__WHAT THE TASK ASKS__
From top to bottom, reproduce the listing without a single change.

__RECORDS PROVIDED__
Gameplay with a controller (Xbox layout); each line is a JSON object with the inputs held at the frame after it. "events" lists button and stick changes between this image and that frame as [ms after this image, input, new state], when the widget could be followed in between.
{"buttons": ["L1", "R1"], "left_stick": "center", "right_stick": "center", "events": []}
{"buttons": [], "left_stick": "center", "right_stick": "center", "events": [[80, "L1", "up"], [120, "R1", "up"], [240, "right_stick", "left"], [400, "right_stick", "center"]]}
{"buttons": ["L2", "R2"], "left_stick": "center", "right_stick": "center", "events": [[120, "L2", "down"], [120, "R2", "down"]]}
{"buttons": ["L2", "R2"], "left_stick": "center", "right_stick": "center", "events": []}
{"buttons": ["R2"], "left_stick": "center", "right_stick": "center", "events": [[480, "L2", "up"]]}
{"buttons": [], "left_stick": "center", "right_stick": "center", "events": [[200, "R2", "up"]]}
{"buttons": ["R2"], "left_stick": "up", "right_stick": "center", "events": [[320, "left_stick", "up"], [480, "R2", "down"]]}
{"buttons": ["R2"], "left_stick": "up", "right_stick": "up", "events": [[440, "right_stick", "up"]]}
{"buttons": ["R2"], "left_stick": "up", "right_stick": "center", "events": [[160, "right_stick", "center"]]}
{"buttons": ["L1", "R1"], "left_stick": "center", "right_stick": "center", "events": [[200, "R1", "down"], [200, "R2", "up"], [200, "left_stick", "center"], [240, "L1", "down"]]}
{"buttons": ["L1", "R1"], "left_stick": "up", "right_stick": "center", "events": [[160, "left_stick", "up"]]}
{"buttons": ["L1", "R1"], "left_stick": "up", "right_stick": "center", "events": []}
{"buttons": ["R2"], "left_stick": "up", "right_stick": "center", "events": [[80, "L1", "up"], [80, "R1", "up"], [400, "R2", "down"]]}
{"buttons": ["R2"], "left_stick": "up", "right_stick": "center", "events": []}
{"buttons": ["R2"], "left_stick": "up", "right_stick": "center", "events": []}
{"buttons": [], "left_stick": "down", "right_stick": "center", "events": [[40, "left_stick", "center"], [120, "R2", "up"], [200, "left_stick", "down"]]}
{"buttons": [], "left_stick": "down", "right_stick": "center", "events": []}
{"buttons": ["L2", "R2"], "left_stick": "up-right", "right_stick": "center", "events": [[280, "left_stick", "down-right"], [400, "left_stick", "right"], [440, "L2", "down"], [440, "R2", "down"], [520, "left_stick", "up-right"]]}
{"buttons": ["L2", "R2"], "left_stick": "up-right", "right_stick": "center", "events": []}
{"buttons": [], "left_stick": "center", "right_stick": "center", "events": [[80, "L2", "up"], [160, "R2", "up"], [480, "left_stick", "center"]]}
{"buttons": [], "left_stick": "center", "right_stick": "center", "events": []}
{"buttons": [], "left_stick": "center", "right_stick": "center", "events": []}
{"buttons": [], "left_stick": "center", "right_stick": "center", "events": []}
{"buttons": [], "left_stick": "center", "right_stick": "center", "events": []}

__RESPONSE TO THIS TASK__
Gameplay with a controller (Xbox layout); each line is a JSON object with the inputs held at the frame after it. "events" lists button and stick changes between this image and that frame as [ms after this image, input, new state], when the widget could be followed in between.
{"buttons": ["L1", "R1"], "left_stick": "center", "right_stick": "center", "events": []}
{"buttons": [], "left_stick": "center", "right_stick": "center", "events": [[80, "L1", "up"], [120, "R1", "up"], [240, "right_stick", "left"], [400, "right_stick", "center"]]}
{"buttons": ["L2", "R2"], "left_stick": "center", "right_stick": "center", "events": [[120, "L2", "down"], [120, "R2", "down"]]}
{"buttons": ["L2", "R2"], "left_stick": "center", "right_stick": "center", "events": []}
{"buttons": ["R2"], "left_stick": "center", "right_stick": "center", "events": [[480, "L2", "up"]]}
{"buttons": [], "left_stick": "center", "right_stick": "center", "events": [[200, "R2", "up"]]}
{"buttons": ["R2"], "left_stick": "up", "right_stick": "center", "events": [[320, "left_stick", "up"], [480, "R2", "down"]]}
{"buttons": ["R2"], "left_stick": "up", "right_stick": "up", "events": [[440, "right_stick", "up"]]}
{"buttons": ["R2"], "left_stick": "up", "right_stick": "center", "events": [[160, "right_stick", "center"]]}
{"buttons": ["L1", "R1"], "left_stick": "center", "right_stick": "center", "events": [[200, "R1", "down"], [200, "R2", "up"], [200, "left_stick", "center"], [240, "L1", "down"]]}
{"buttons": ["L1", "R1"], "left_stick": "up", "right_stick": "center", "events": [[160, "left_stick", "up"]]}
{"buttons": ["L1", "R1"], "left_stick": "up", "right_stick": "center", "events": []}
{"buttons": ["R2"], "left_stick": "up", "right_stick": "center", "events": [[80, "L1", "up"], [80, "R1", "up"], [400, "R2", "down"]]}
{"buttons": ["R2"], "left_stick": "up", "right_stick": "center", "events": []}
{"buttons": ["R2"], "left_stick": "up", "right_stick": "center", "events": []}
{"buttons": [], "left_stick": "down", "right_stick": "center", "events": [[40, "left_stick", "center"], [120, "R2", "up"], [200, "left_stick", "down"]]}
{"buttons": [], "left_stick": "down", "right_stick": "center", "events": []}
{"buttons": ["L2", "R2"], "left_stick": "up-right", "right_stick": "center", "events": [[280, "left_stick", "down-right"], [400, "left_stick", "right"], [440, "L2", "down"], [440, "R2", "down"], [520, "left_stick", "up-right"]]}
{"buttons": ["L2", "R2"], "left_stick": "up-right", "right_stick": "center", "events": []}
{"buttons": [], "left_stick": "center", "right_stick": "center", "events": [[80, "L2", "up"], [160, "R2", "up"], [480, "left_stick", "center"]]}
{"buttons": [], "left_stick": "center", "right_stick": "center", "events": []}
{"buttons": [], "left_stick": "center", "right_stick": "center", "events": []}
{"buttons": [], "left_stick": "center", "right_stick": "center", "events": []}
{"buttons": [], "left_stick": "center", "right_stick": "center", "events": []}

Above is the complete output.